> _WORK TO COMPLETE_:
Scan the records below. Copy every line in which the word "verbruik" appears.

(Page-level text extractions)
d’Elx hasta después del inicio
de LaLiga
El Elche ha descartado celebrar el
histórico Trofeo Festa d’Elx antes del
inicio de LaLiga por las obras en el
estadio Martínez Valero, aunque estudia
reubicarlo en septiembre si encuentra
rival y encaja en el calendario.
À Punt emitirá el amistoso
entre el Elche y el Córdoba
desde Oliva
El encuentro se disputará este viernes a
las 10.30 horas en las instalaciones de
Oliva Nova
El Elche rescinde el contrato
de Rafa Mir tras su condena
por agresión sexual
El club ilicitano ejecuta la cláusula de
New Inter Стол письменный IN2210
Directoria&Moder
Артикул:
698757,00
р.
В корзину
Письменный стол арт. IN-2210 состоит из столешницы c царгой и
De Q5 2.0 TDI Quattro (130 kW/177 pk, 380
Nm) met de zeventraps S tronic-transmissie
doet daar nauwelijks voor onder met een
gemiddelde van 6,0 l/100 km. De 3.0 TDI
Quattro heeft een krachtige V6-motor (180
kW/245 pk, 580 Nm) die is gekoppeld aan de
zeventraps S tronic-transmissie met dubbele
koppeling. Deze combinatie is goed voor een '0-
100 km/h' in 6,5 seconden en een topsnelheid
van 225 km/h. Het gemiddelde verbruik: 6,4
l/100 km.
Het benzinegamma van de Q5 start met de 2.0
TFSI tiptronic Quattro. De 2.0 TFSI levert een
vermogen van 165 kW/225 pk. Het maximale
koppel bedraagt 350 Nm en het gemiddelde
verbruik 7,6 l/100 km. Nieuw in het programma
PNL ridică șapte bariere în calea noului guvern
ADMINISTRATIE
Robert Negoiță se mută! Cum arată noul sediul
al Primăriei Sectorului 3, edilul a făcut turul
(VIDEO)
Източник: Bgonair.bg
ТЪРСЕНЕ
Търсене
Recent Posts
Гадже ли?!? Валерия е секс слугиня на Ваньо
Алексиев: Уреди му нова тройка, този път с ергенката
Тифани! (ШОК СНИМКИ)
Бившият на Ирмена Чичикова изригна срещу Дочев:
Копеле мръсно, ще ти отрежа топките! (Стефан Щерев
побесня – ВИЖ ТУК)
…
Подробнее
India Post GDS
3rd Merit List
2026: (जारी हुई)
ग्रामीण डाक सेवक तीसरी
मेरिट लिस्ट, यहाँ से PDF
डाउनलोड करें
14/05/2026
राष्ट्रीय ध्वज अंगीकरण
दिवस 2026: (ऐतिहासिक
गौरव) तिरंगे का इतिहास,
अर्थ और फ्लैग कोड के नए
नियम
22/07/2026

> _RESPONSE TO THIS EXERCISE_:
van 225 km/h. Het gemiddelde verbruik: 6,4
verbruik 7,6 l/100 km. Nieuw in het programma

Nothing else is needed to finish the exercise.